The genetic linkage map was derived from a controlled cross between a wild Dura accession from East Cameroon (Cam08) and an advanced Pisifera breeding clone from Nigeria (P320/23). A total of 94 Tenera palms from this cross as well as the two parents were genotyped using SPET Technology.

Generation of SPET markers

Genomic DNA was obtained from around 50 mg of young leaves following the protocol of innuPREP Plant DNA extraction kit (Analytic Jena, Germany). Quality and quantity of DNA from parents and progeny samples were verified via agarose gel and Qubit fluorometer (Life Technologies). Library preparation and sequencing was performed by IGA Technology Services (IGATech Udine, Italy), using a NextSeq. 500 sequencing platform (Illumina, San Diego, CA, USA) in single-end mode (150 bp).
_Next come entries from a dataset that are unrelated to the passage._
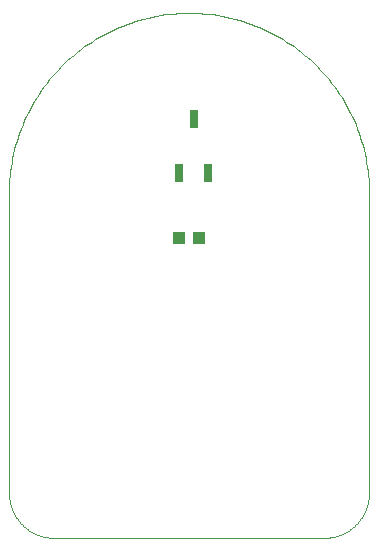
<source format=gtp>
G75*
%MOIN*%
%OFA0B0*%
%FSLAX25Y25*%
%IPPOS*%
%LPD*%
%AMOC8*
5,1,8,0,0,1.08239X$1,22.5*
%
%ADD10R,0.04331X0.03937*%
%ADD11R,0.02500X0.05906*%
%ADD12C,0.00000*%
D10*
X0060654Y0101500D03*
X0067346Y0101500D03*
D11*
X0070437Y0123094D03*
X0060594Y0123094D03*
X0065713Y0141205D03*
D12*
X0004000Y0116500D02*
X0004000Y0016500D01*
X0004004Y0016138D01*
X0004018Y0015775D01*
X0004039Y0015413D01*
X0004070Y0015052D01*
X0004109Y0014692D01*
X0004157Y0014333D01*
X0004214Y0013975D01*
X0004279Y0013618D01*
X0004353Y0013263D01*
X0004436Y0012910D01*
X0004527Y0012559D01*
X0004626Y0012211D01*
X0004734Y0011865D01*
X0004850Y0011521D01*
X0004975Y0011181D01*
X0005107Y0010844D01*
X0005248Y0010510D01*
X0005397Y0010179D01*
X0005554Y0009852D01*
X0005718Y0009529D01*
X0005890Y0009210D01*
X0006070Y0008896D01*
X0006258Y0008585D01*
X0006453Y0008280D01*
X0006655Y0007979D01*
X0006865Y0007683D01*
X0007081Y0007393D01*
X0007305Y0007107D01*
X0007535Y0006827D01*
X0007772Y0006553D01*
X0008016Y0006285D01*
X0008266Y0006022D01*
X0008522Y0005766D01*
X0008785Y0005516D01*
X0009053Y0005272D01*
X0009327Y0005035D01*
X0009607Y0004805D01*
X0009893Y0004581D01*
X0010183Y0004365D01*
X0010479Y0004155D01*
X0010780Y0003953D01*
X0011085Y0003758D01*
X0011396Y0003570D01*
X0011710Y0003390D01*
X0012029Y0003218D01*
X0012352Y0003054D01*
X0012679Y0002897D01*
X0013010Y0002748D01*
X0013344Y0002607D01*
X0013681Y0002475D01*
X0014021Y0002350D01*
X0014365Y0002234D01*
X0014711Y0002126D01*
X0015059Y0002027D01*
X0015410Y0001936D01*
X0015763Y0001853D01*
X0016118Y0001779D01*
X0016475Y0001714D01*
X0016833Y0001657D01*
X0017192Y0001609D01*
X0017552Y0001570D01*
X0017913Y0001539D01*
X0018275Y0001518D01*
X0018638Y0001504D01*
X0019000Y0001500D01*
X0109000Y0001500D01*
X0109362Y0001504D01*
X0109725Y0001518D01*
X0110087Y0001539D01*
X0110448Y0001570D01*
X0110808Y0001609D01*
X0111167Y0001657D01*
X0111525Y0001714D01*
X0111882Y0001779D01*
X0112237Y0001853D01*
X0112590Y0001936D01*
X0112941Y0002027D01*
X0113289Y0002126D01*
X0113635Y0002234D01*
X0113979Y0002350D01*
X0114319Y0002475D01*
X0114656Y0002607D01*
X0114990Y0002748D01*
X0115321Y0002897D01*
X0115648Y0003054D01*
X0115971Y0003218D01*
X0116290Y0003390D01*
X0116604Y0003570D01*
X0116915Y0003758D01*
X0117220Y0003953D01*
X0117521Y0004155D01*
X0117817Y0004365D01*
X0118107Y0004581D01*
X0118393Y0004805D01*
X0118673Y0005035D01*
X0118947Y0005272D01*
X0119215Y0005516D01*
X0119478Y0005766D01*
X0119734Y0006022D01*
X0119984Y0006285D01*
X0120228Y0006553D01*
X0120465Y0006827D01*
X0120695Y0007107D01*
X0120919Y0007393D01*
X0121135Y0007683D01*
X0121345Y0007979D01*
X0121547Y0008280D01*
X0121742Y0008585D01*
X0121930Y0008896D01*
X0122110Y0009210D01*
X0122282Y0009529D01*
X0122446Y0009852D01*
X0122603Y0010179D01*
X0122752Y0010510D01*
X0122893Y0010844D01*
X0123025Y0011181D01*
X0123150Y0011521D01*
X0123266Y0011865D01*
X0123374Y0012211D01*
X0123473Y0012559D01*
X0123564Y0012910D01*
X0123647Y0013263D01*
X0123721Y0013618D01*
X0123786Y0013975D01*
X0123843Y0014333D01*
X0123891Y0014692D01*
X0123930Y0015052D01*
X0123961Y0015413D01*
X0123982Y0015775D01*
X0123996Y0016138D01*
X0124000Y0016500D01*
X0124000Y0116500D01*
X0123982Y0117961D01*
X0123929Y0119421D01*
X0123840Y0120880D01*
X0123716Y0122336D01*
X0123556Y0123788D01*
X0123361Y0125236D01*
X0123130Y0126679D01*
X0122865Y0128116D01*
X0122565Y0129546D01*
X0122230Y0130968D01*
X0121860Y0132382D01*
X0121456Y0133786D01*
X0121018Y0135180D01*
X0120546Y0136563D01*
X0120041Y0137934D01*
X0119502Y0139292D01*
X0118931Y0140637D01*
X0118327Y0141967D01*
X0117691Y0143283D01*
X0117023Y0144582D01*
X0116323Y0145865D01*
X0115592Y0147130D01*
X0114831Y0148378D01*
X0114040Y0149606D01*
X0113219Y0150815D01*
X0112369Y0152003D01*
X0111490Y0153170D01*
X0110583Y0154316D01*
X0109648Y0155439D01*
X0108686Y0156539D01*
X0107698Y0157615D01*
X0106684Y0158667D01*
X0105644Y0159694D01*
X0104580Y0160695D01*
X0103492Y0161671D01*
X0102380Y0162619D01*
X0101246Y0163540D01*
X0100089Y0164433D01*
X0098912Y0165297D01*
X0097713Y0166133D01*
X0096494Y0166939D01*
X0095256Y0167716D01*
X0094000Y0168462D01*
X0092726Y0169177D01*
X0091435Y0169861D01*
X0090127Y0170513D01*
X0088804Y0171133D01*
X0087466Y0171721D01*
X0086115Y0172276D01*
X0084750Y0172798D01*
X0083373Y0173286D01*
X0081984Y0173741D01*
X0080585Y0174162D01*
X0079176Y0174549D01*
X0077758Y0174901D01*
X0076332Y0175219D01*
X0074898Y0175502D01*
X0073458Y0175750D01*
X0072013Y0175963D01*
X0070562Y0176140D01*
X0069108Y0176282D01*
X0067651Y0176389D01*
X0066191Y0176460D01*
X0064731Y0176496D01*
X0063269Y0176496D01*
X0061809Y0176460D01*
X0060349Y0176389D01*
X0058892Y0176282D01*
X0057438Y0176140D01*
X0055987Y0175963D01*
X0054542Y0175750D01*
X0053102Y0175502D01*
X0051668Y0175219D01*
X0050242Y0174901D01*
X0048824Y0174549D01*
X0047415Y0174162D01*
X0046016Y0173741D01*
X0044627Y0173286D01*
X0043250Y0172798D01*
X0041885Y0172276D01*
X0040534Y0171721D01*
X0039196Y0171133D01*
X0037873Y0170513D01*
X0036565Y0169861D01*
X0035274Y0169177D01*
X0034000Y0168462D01*
X0032744Y0167716D01*
X0031506Y0166939D01*
X0030287Y0166133D01*
X0029088Y0165297D01*
X0027911Y0164433D01*
X0026754Y0163540D01*
X0025620Y0162619D01*
X0024508Y0161671D01*
X0023420Y0160695D01*
X0022356Y0159694D01*
X0021316Y0158667D01*
X0020302Y0157615D01*
X0019314Y0156539D01*
X0018352Y0155439D01*
X0017417Y0154316D01*
X0016510Y0153170D01*
X0015631Y0152003D01*
X0014781Y0150815D01*
X0013960Y0149606D01*
X0013169Y0148378D01*
X0012408Y0147130D01*
X0011677Y0145865D01*
X0010977Y0144582D01*
X0010309Y0143283D01*
X0009673Y0141967D01*
X0009069Y0140637D01*
X0008498Y0139292D01*
X0007959Y0137934D01*
X0007454Y0136563D01*
X0006982Y0135180D01*
X0006544Y0133786D01*
X0006140Y0132382D01*
X0005770Y0130968D01*
X0005435Y0129546D01*
X0005135Y0128116D01*
X0004870Y0126679D01*
X0004639Y0125236D01*
X0004444Y0123788D01*
X0004284Y0122336D01*
X0004160Y0120880D01*
X0004071Y0119421D01*
X0004018Y0117961D01*
X0004000Y0116500D01*
M02*

</source>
SNP data were retrieved from the Oil Palm Research Project (OPGP)[41] and the whole genome sequence of the dura DELI genotype PO4906D from the OPGP project was used to design the probes for the single primer enrichment technology (NuGen. San Carlos CA, United States). A 5K panel of intragenic SNPs was selected, thoroughly covering the sixteen chromosomes of oil palm, since the main purpose was to construct a linkage map. This panel was employed to mine alleles of the genotyped parents and progeny genotypes using the Allegro Targeted Genotyping V2 procedure (IGATech Udine, Italy).
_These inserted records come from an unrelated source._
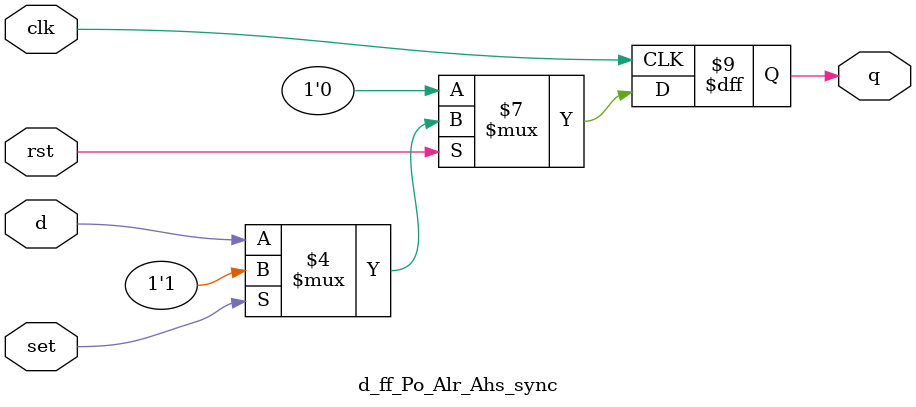
<source format=v>
`timescale 1ns / 1ps


module d_ff_Po_Alr_Ahs_sync(q,clk,d,rst,set);
input clk,d,rst,set;
output reg q;

always @(posedge clk ) begin
    if(!rst)
        q <= 0;
    else if(set)
        q <= 1;
    else 
        q <= d;
end
endmodule

</source>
Sequence data processing and linkage map construction

VCFtools[42] was used for filtering the VCF file delivered by the service provider for missing value ratios and biallelic single nucleotide polymorphism (SNP) states. Beagle 5 Software[43] was applied for imputing missing values in the filtered VCF file. For linkage map construction, Lep-MAP3 Software[36] was applied which can handle large number of markers. The imputed VCF file was used for this purpose, together with a “pedigree file” indicating the parents of the controlled cross. The analyses were performed on a UNIX computer. The process involved several steps starting with ParentCall2 which was used to call (possible missing or erroneous) parental genotypes, followed by the Filtering2 step which filtered markers based on high segregation distortion. A p-value of 0.001 was used as threshold for the Chi-square tests. The next module was SeparateChromosomes2 which assigned markers into linkage groups (LGs) by computing all pair-wise LOD scores between markers and joined markers with LOD score higher than a user given parameter. The commonly used LOD score of 5 was used for this purpose. The JoinSingles2All module assigned singular markers to existing LGs by computing LOD scores between each single marker and markers from the existing LGs. This module generated a new map file with additional markers assigned to linkage groups. OrderMarkers2 ordered the markers within each LG by maximizing the likelihood of the data for alternative orders. A total of 100 iterations per LG were used to obtain the final map. Marker distances were expressed in cM using the Kosambi Mapping function[44]. Office software was used to extract and combine the information generated by the different output files of Lep-Map3.

Marker locations on the genetic map in cM and on the physical genome in base pairs (bp) were compared based on the original locations of the SNP markers on the 16 pseudomolecules of the mentioned OPGP genome.